The Priestly Blessing in Light of the Murders of George Floyd and Breonna Taylor

When we face the anguish and anger that are prompted by immediate events, it is incredibly challenging to make the words of our tradition feel meaningful. What can we do with Birkat Kohanim, the Priestly Blessing? This is taken from a Shabbat service in June 2020 that May Ye led soon after the murder of George Floyd.

Yevarekhekha Adonai veyishmerekha

Ya’er Adonai panav eilekha vikhuneka

Yisa Adonai panav eilekha veyasem lekha shalom

May God bless you and protect you.

May God shine God’s face upon you and show favor to you.

May God turn God’s face to you and grant you peace. (Numbers 6:24-26)

In our communities, we offer this blessing to each other at b’nei mitzvah, at the High Holidays. Our relationships with the Divine differ. Our beliefs (and non-beliefs) about God vary. I hold as true that each of us holds a spark of divinity within us. We are powerful and holy beings.

In a moment, I will invite us all to take a breath together. We will take a breath because it is something that we all share. We read in our morning liturgy: Elohai neshamah shenatata bi tehorah hi, “My God, the breath you have placed within me is pure.” Dear community of mine, your breath is Divine, your breath is holy, your breath is a right. In recent days, George Floyd, Breonna Taylor and other Black people have violently had their breath taken from them. The breath of our Black siblings has been taken by police, by Covid-19 and by environmental racism. We join together in a breath now to center us and remind us of what connects all life. We take a breath now to honor the breath that no longer is. May the memories of George and Breonna and all those unnamed be for a blessing.

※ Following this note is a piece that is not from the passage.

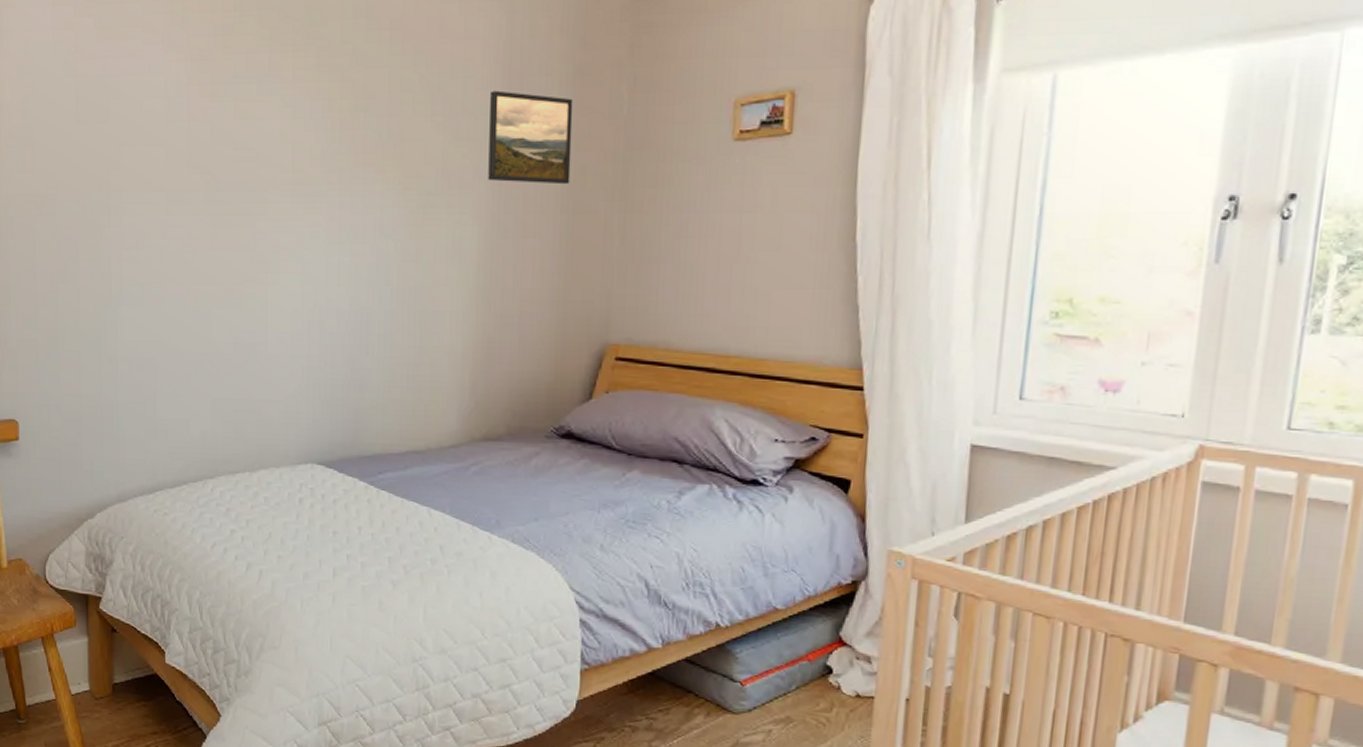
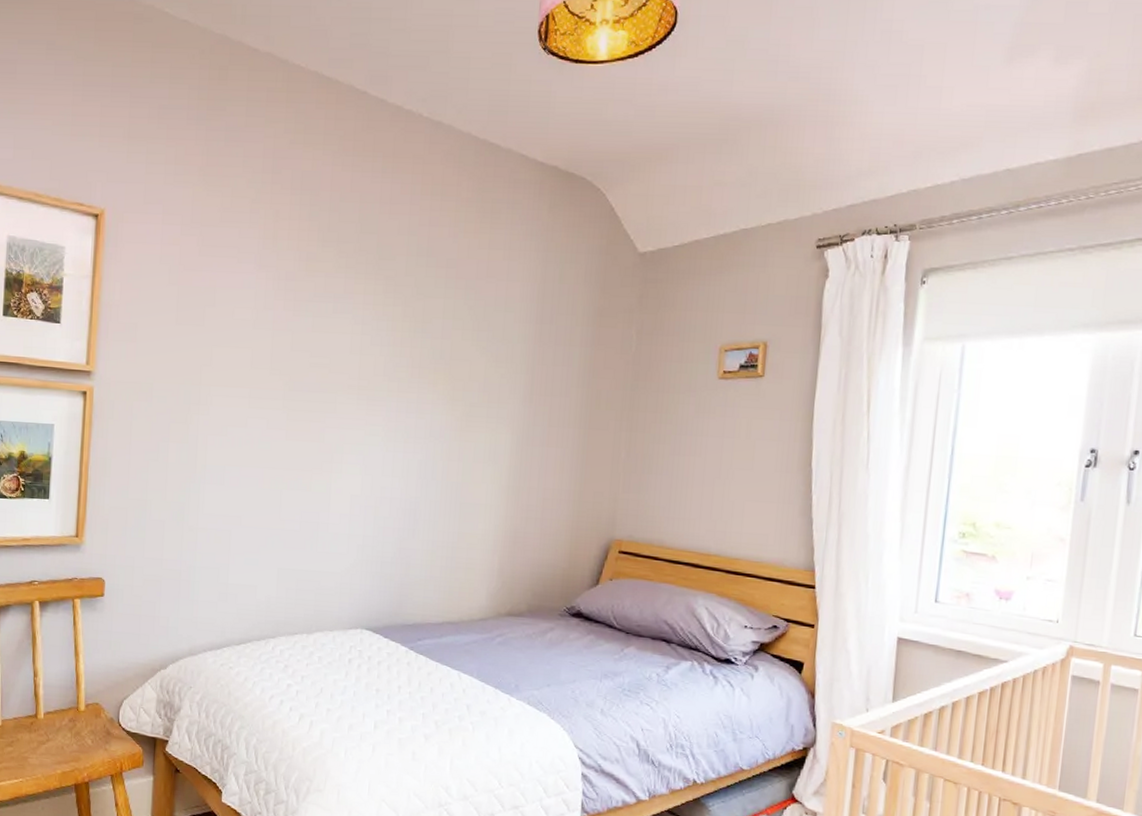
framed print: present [488,90,574,185] -> none [521,324,593,405]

And now, I will attempt to offer a few words of blessing inspired by the Priestly Blessing. But let me first say how challenging it feels to find words that might possibly be sufficient — how it actually doesn’t feel like there are words. I’m struggling with my tradition, and I’m wrestling with my Torah. Torah doesn’t feel sufficient in this moment. I don’t know that that my Torah can articulate what needs to be said in this moment. Alas, I will quote its holy words and pray that for some, these words are enough.

Yevarekhekha Adonai veyishmerekha

To my Black and brown siblings, may the Divine bless you and protect you. May your anger and your pain be blessed. May your exhaustion and your tiredness be blessed. May your voice be blessed and may your feet be blessed. May your knees on the concrete be blessed and hands in the air be blessed. May your breath be protected, and your life.

Ya’er Adonai panav eilekha vikhuneka

May the Divine turn their face upon you and show favor to you. May your melanated skin know the favor of the Divine. May the Divine show favor to you in every single encounter you have. May the Divine show favor to you because you are an incredibly holy vessel and powerful human being that has abundance to share with this world you inhabit. May the Divine show favor to you, my Black and brown siblings, protecting you from all evil.

Yisa Adonai panav eilekha veyasem lekha shalom

May the Divine turn their face to you and grant you peace. May the Divine turn their face to you and know your name. May the Divine grant you peace. And grant you breath. And grant you reprieve from your grief and from your mourning. And grant you restful nights.

To my white siblings and my fellow light-skinned people of color, I pause to ask you: How will we protect and keep our Black and brown siblings? How will we protect them from police violence? Where will we put our bodies? How will we turn our faces to our Black and brown siblings and turn favor to them? How will we let them know that we are with them? How will we protect their breath?

May the Divine direct us to pay attention and heed the asks and demands of our Black and brown siblings. May we turn our faces to them and show favor and unwavering support to them, for we will not be liberated without their liberation. May we protect the lives of our Black and brown siblings. May we be sure to know their names as we say the names of those taken. May we support the ways in which our Black siblings choose to protest, remembering that property can be replaced but lives cannot. May we actively work to defund the police and influence our family members, neighbors and co-workers to believe in their core that Black lives matter.

May we know each life to be holy. And so, may we do our part in money, in listening, in learning, in praying, in speaking out, to work towards a world of wholeness, of justice, and of liberation for Black and brown people, and for all.